西銘順治元沖縄県知事は、沖縄の心を、ヤマトンチュウ(大和人)になりたくて、なり切れない心と表現したらしい。そう言い切るぐらいだから、ヤマトンチュウ(大和人)という対象を明確に把握しているのだろうと思うかも知れない。しかし、沖縄において、いわば日本人論的なヤマトンチュウ(大和人)の研究書は一冊もない。もしかするとあるかも知れないが、世間に知られているような著書は一冊もない。まて、ヤマトンチュウ(大和人)通なる有識者や知識人、文化人などもいない。

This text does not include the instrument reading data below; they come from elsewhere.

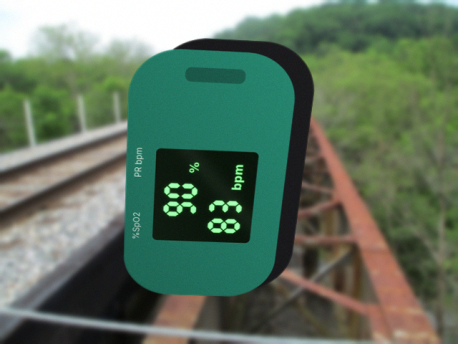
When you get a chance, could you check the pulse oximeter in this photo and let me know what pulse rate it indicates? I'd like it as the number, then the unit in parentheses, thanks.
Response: 83 (bpm)
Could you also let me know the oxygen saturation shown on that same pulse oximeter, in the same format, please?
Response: 90 (%)
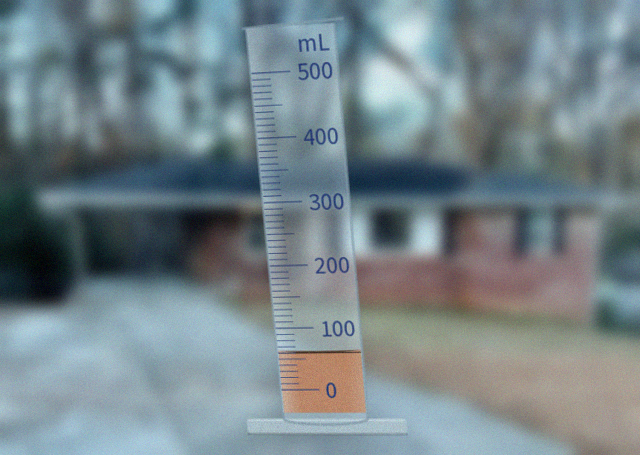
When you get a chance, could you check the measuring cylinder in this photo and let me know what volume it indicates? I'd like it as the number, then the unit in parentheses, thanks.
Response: 60 (mL)
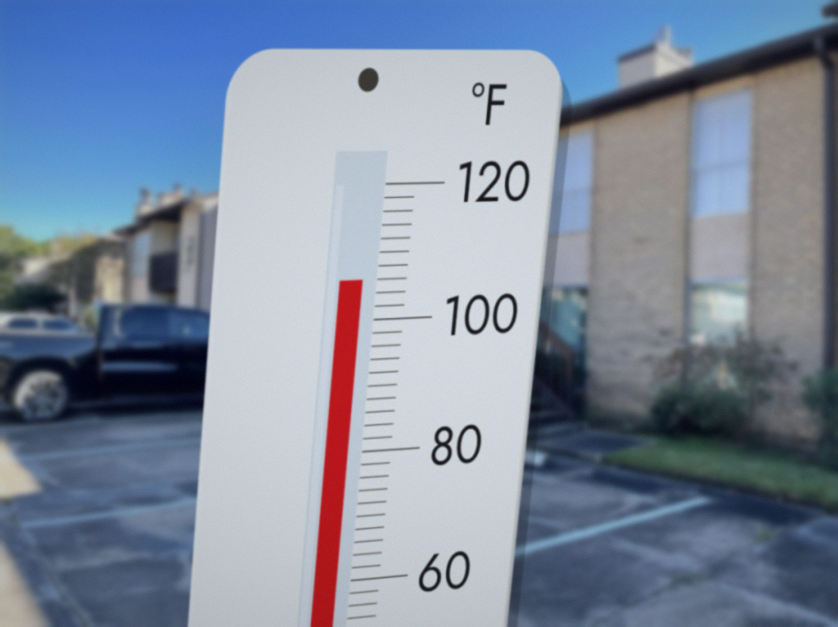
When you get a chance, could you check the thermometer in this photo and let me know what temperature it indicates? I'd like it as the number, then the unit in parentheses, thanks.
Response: 106 (°F)
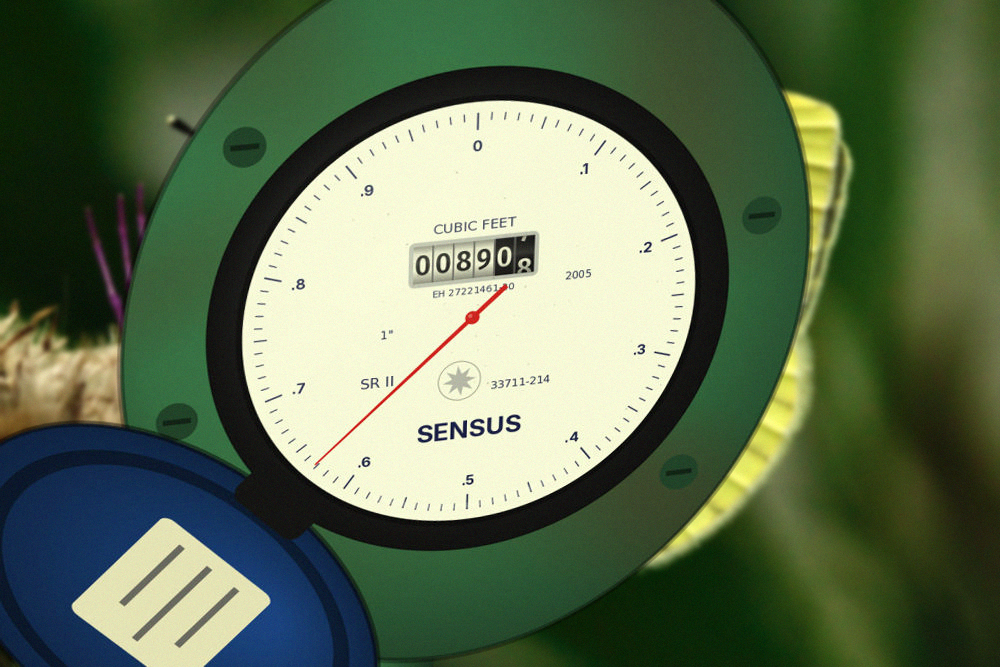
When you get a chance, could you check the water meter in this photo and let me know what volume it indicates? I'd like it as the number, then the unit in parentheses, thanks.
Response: 8907.63 (ft³)
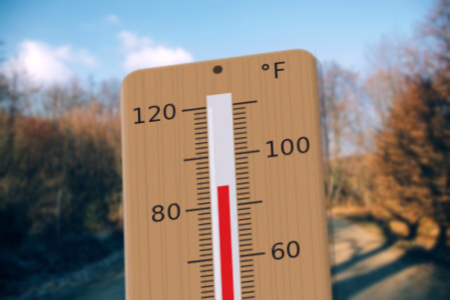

従って、沖縄の心をもった西銘順治元沖縄県知事も、またヤマトンチュウ(大和人)なる対象を正確に把握はしていなかったろう。そうした霧や靄を相手に、一方に沖縄の心を置いていたことになる。すると沖縄の心なるものも、やはり霧や靄と同じで、誰もがそれを手に取るようにわかるといったものではない。一体、沖縄の心とはどういうものなのだろう。
心とは行動原理(本能+思考)のことである。確かに、沖縄人とそれ以外のヤマトンチュウ(大和人)とは行動原理は違うところはあるだろう。しかし、沖縄人はヤマトンチュウ(大和人)と言語と宗教は同じである。従って、本能+思考(心)において、差はない。すると、宗教と言語における行動原理の上層部の方に違いがあるのだろう。それは習俗や風俗、行事である。それをヤマトンチュウ(大和人)と一括りすることには無理がある。無理を承知でいえば、沖縄人はヤマトンチュウの習俗や風俗、行事に情緒的反発を持っている。その種の反発は日本全国、どの地方にもある地方、特に東京などに持つようだが、それを行動原理(心)の違いとまでは言い難い。従って西銘順治元沖縄県知事の『沖縄の心とを、ヤマトンチュウ(大和人)になりたくて、なり切れない心』とは、本土の習俗や風俗、行事に強い情緒的反発を感じ、それを修正し辛い性格を有した行動原理(心)としていいだろうと思う。
またオスプレイの配備はアメリカの世界戦略や経済的理由などのよるものであっても、尖閣諸島や沖縄防衛のためではない。その論法は沖縄人などを説得するための政府の創作である。否、正確にいえば創作ではない。日本の憲法下では、集団防衛は否定されているから、アメリカの世界戦略や経済的理由ためにオスプレイを配備するなどとは言い難い。その配備はあくまで防衛のためでなくてはならない。だから、そう説明する。それは事実ではないが真実であるから、必ずしも政府が嘘をついていることにはならない。
一方で、本土の人の沖縄人への共感性の無さを憂い、一方で真実を持ち出してオスプレイの配備に支障が生じないかを憂う。これがひとりの人間に共存していることは、面白い人格だなと思う。